I know that a manual gearbox requires a clutch, which the driver actuates with a pedal, while an automatic gearbox does without a clutch or clutch pedal. So why are there automatic transmissions with twin clutches, but without a clutch pedal?
The clutch in a manual gearbox is necessary to disconnect power transmission from engine to the wheels when the vehicle is stationary, but allows the engine to continue idling.
By depressing the clutch pedal, the engine is cut off from the drivetrain, so there is no need to shut down the engine. During this time, the gear lever can move freely between gears.
Releasing the clutch pedal will once again allow power to be transmitted to the wheels.
It does so using a spring actuated friction disc between the engine and gearbox.
In an automatic gearbox, the connection between the engine and drivetrain is achieved by fluid coupling - made up of two separate "impellers" in a sealed casing filled with a special fluid.
When the impeller on the engine side turns, the fluid acts as a medium to propel the driven-impeller (called the turbine) on the gearbox side.
As a simple analogy, a running pedestal fan facing another which is switched off will cause it to spin. In this example, the "fluid" is air.
Because the fluid allows slip, the engine can continue to idle even if the vehicle is stationary.

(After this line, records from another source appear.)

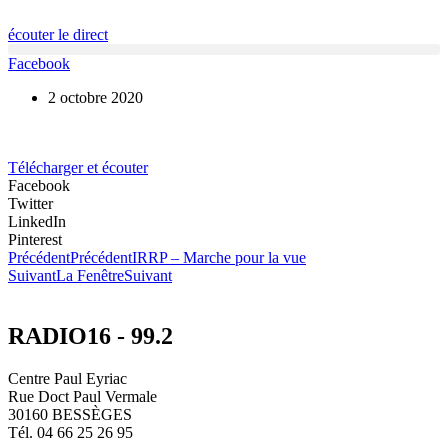
écouter le direct
Facebook
2 octobre 2020
Télécharger et écouter
Facebook
Twitter
LinkedIn
Pinterest
Précédent
Précédent
IRRP – Marche pour la vue
Suivant
La Fenêtre
Suivant
RADIO16 - 99.2
Centre Paul Eyriac
Rue Doct Paul Vermale
30160 BESSÈGES
Tél. 04 66 25 26 95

The internal configuration of these fluid couplings is designed such that high fluid pressure is diverted to act on the turbine when moving off from rest. This results in a multiplication (roughly two times) of the engine torque, which is why this fluid coupling is called a "torque converter".
In modern autoboxes, there is also a lock-up clutch that engages at cruising speed to ensure zero slip or equal speed of impeller and turbine for efficiency.
Many cars have a double- clutch transmission (DCT), which does not use fluid coupling or torque converter. Power transmission is via a friction clutch arrangement.
Interestingly, many multi-plate clutch systems are housed in a special fluid which alleviates wear and aids cooling. They are known as wet-clutch units.
Whether dry or wet, the multi-plate clutch is disengaged when a different ratio is being selected - somewhat like in a manual gearbox. But the shifting is achieved by electro-hydraulic actuators.
The ingenious aspect of a DCT is that there are two sets of clutches, allowing the subsequent gear to be pre-selected so that gear changes are seamless.
Interestingly, the latest crop of torque converter autoboxes are almost as quick as the DCT.